**Excerpted text**
* * *
HMRC’s key argument at the hearing related to the fact that the developer to whom the property was sold built a number of houses on the garden and grounds but retained the original house and built a wall around it. The house was then sold with a total plot of 0.1 of a hectare. They argued that if someone were willing to buy it with a smaller garden, the 0.94 of a hectare plot must not be “required”.
They also placed significant emphasis on the world “required”, and contended that the test in the legislation is whether the purchaser would require the garden and grounds for the reasonable enjoyment of the property, not merely that it would be preferred.
In response to HMRC’s argument in relation to the property being sold to a developer with a 0.1 of a hectare plot, Claritas argued that it was correct to consider what their clients sold, not what the buyers of the “new” property bought. Whilst it was clear that somebody was happy to purchase the property with a smaller garden, our argument was that the character of the property had been wholly changed by the surrounding development, and it was effectively not the same property as the one our clients disposed of.
We also pointed out that context is essential in determining what is “required”. Strictly speaking, no house in the world needs a garden at all, but nobody would expect a stately home to have no garden, just as nobody would expect a small, terraced house to have extensive gardens and grounds. It was argued that the property in question, taken in context of its size and character and its setting, would require substantial gardens and grounds for its reasonable enjoyment.
One of the other key arguments was in relation to the purchase of the property by our clients in 1996. At that time, the vendor tried to sell the property with just 0.3 of a hectare of grounds and retain the rest of the land to sell for development. However, none of the potential purchasers would buy the property without the inclusion of the full 0.94 of a hectare plot. This, in our view, demonstrates that for the land to reasonable enjoyment of the property, the full garden and grounds were objectively required by any potential purchaser of the property, not specifically our clients personally.
* * *
**Activity 1**
Reproduce the passage from the excerpt about the HMRC hearing, starting at "They also placed" and ending at "clients disposed of.".
**Activity 2**
In the excerpt about the HMRC hearing, why did Claritas hold that the later sale of the house with a 0.1 hectare plot did not show the larger grounds were unnecessary?
**Activity 3**
Continue the excerpt about the HMRC hearing from the point where it stops.
The listing that comes after this text isn't needed for any of the work here.
* * *
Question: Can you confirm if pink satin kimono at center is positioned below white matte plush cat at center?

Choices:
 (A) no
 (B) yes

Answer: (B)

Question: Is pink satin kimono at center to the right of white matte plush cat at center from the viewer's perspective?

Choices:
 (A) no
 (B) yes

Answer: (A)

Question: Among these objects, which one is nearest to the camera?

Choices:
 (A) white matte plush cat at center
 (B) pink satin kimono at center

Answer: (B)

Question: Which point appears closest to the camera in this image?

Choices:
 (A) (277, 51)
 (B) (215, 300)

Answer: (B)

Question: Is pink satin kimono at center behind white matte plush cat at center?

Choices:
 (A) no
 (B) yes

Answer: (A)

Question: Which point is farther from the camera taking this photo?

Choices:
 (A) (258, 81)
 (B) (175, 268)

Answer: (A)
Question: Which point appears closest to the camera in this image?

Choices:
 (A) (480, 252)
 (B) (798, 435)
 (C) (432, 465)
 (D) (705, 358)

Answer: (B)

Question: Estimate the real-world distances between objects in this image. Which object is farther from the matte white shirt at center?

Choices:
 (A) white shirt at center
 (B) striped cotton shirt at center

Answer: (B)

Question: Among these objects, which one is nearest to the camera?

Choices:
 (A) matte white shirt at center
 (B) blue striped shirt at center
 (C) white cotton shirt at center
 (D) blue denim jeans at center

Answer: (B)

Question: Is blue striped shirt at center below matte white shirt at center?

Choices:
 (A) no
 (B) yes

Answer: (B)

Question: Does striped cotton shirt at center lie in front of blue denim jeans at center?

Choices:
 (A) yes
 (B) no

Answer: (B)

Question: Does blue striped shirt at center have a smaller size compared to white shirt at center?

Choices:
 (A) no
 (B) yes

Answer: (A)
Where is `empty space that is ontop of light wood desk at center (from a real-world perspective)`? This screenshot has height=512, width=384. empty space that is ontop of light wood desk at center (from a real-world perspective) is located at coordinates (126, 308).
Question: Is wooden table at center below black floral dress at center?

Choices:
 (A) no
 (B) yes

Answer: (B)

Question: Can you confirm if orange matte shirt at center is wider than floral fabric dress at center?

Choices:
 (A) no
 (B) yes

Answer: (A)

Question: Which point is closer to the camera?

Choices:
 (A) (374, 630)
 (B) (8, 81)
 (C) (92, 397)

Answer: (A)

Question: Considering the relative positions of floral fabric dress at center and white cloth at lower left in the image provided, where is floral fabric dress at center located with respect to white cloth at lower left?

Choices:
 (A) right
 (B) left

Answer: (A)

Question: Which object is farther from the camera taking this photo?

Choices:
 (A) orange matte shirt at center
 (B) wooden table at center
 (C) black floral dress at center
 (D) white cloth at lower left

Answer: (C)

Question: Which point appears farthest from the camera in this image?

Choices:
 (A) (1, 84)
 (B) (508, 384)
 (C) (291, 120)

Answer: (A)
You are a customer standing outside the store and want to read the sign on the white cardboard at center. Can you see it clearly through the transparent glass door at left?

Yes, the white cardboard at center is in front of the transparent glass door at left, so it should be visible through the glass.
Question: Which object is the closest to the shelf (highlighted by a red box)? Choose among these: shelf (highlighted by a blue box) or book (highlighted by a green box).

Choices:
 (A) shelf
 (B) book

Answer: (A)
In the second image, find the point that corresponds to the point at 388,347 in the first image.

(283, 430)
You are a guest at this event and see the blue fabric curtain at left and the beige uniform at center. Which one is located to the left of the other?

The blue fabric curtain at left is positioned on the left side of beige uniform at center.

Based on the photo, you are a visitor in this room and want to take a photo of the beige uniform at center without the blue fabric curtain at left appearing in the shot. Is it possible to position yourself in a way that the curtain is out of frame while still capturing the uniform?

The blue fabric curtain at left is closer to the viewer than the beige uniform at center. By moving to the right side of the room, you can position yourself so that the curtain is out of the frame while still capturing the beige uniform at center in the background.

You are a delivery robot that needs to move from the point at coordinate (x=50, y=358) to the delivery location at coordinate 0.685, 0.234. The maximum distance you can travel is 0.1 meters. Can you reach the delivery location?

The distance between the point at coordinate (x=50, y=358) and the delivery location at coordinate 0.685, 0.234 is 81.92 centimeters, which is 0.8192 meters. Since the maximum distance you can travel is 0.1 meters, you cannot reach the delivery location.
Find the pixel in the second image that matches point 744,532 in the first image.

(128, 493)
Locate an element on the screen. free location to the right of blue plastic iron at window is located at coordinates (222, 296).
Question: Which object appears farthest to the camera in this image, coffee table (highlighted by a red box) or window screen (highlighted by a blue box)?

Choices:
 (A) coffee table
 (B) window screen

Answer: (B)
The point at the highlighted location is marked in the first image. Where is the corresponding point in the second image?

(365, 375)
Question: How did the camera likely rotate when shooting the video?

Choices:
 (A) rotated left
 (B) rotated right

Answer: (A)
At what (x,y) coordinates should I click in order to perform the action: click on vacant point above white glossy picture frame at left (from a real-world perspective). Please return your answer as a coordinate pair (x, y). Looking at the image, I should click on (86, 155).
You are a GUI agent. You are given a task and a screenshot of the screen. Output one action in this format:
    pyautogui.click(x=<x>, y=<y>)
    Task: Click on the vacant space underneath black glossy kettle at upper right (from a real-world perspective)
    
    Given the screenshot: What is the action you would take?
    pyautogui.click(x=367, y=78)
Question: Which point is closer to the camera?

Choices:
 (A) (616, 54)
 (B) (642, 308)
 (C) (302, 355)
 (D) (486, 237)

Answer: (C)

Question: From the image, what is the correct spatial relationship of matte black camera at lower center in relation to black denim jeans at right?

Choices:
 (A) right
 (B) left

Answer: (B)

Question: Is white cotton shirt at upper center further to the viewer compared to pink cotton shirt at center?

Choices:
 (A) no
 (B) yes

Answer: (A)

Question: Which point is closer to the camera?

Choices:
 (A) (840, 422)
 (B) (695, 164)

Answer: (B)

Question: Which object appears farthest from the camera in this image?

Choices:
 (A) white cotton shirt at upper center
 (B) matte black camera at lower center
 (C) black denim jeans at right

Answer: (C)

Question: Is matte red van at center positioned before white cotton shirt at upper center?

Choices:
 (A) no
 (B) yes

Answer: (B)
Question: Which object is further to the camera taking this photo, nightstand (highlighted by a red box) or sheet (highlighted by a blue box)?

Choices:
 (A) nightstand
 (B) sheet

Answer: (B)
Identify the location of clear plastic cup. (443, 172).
* * *
**Reply 1**
They also placed significant emphasis on the world “required”, and contended that the test in the legislation is whether the purchaser would require the garden and grounds for the reasonable enjoyment of the property, not merely that it would be preferred.
In response to HMRC’s argument in relation to the property being sold to a developer with a 0.1 of a hectare plot, Claritas argued that it was correct to consider what their clients sold, not what the buyers of the “new” property bought. Whilst it was clear that somebody was happy to purchase the property with a smaller garden, our argument was that the character of the property had been wholly changed by the surrounding development, and it was effectively not the same property as the one our clients disposed of.

**Reply 2**
Claritas argued that the surrounding development had wholly changed the property's character, so the house the developer sold was effectively not the same property its clients had disposed of. The relevant question was therefore what the clients sold, not what the buyers of the "new" property bought.

**Reply 3**
Both parties presented expert witnesses to support their cases. HMRC’s witness was a chartered surveyor who worked in the HMRC Valuation Office Agency. Claritas called upon a local estate agent and chartered surveyor, John Shepherd, who ran a successful estate agency business and worked in the local market, particularly in relation to high value properties, for nearly 50 years and was involved in the sale of the property to our clients.
The role of the expert witnesses was to present appropriate comparator properties to support their views of what the permitted area should be.
HMRC presented a number of comparator properties in the locality which were sold with much smaller gardens to attempt to demonstrate that most properties in the area do not require gardens and grounds in excess of 0.94 of a hectare for their reasonable enjoyment.
Mr Shepherd presented different character properties which were sold with similar or larger gardens than the property in question to demonstrate that, in the locality, houses of such character would be expected by a typical purchaser to come with substantial garden and grounds.
After carefully considering all of the submissions and evidence, the Tribunal concluded that the whole of the 0.94 of a hectare plot was required for the reasonable enjoyment of the house and so PPR relief should be available to our clients in full on the disposal. The key reasons for their decision were as follows:
They agreed with Claritas’ views on the importance of applying context, and that the setting of the house and its size and character were proportionate to the size of the garden and grounds in this regard.
The Tribunal’s view was that the properties presented by Mr Shepherd and Claritas were more appropriate comparisons to the property in question. The houses themselves were of similar character and, whilst larger than the property in question, the gardens and grounds were all of a similar proportion in relation to the property, and were all in similarly semi-rural settings, surrounded by fields. In contrast, the Tribunal stated that the properties presented by HMRC were much smaller and were in more developed, urbanised settings. They agreed with our argument that these properties would appeal to a different market of potential purchasers than the properties presented by Claritas.
The Tribunal also noted from aerial photographs provided in the submissions that the 0.94 of a hectare plot, at the time of the sale, had a natural border formed by trees around the perimeter. HMRC’s expert witness had earlier stated that the existence of a natural border would be a factor for HMRC in determining whether an area in excess of 0.5 of a hectare may be permitted for PPR relief.
They also took into account the fact that, when our clients acquired the house, they, and all other potential purchasers, had insisted on buying the full 0.94 of a hectare plot rather than a 0.3 of a hectare plot as proposed by the vendor. This was therefore a “requirement” of the purchaser rather than a preference.
Finally, the Tribunal agreed with Claritas that the property is of a completely different character following the development of the surrounding land to the property as sold by our clients pre-development.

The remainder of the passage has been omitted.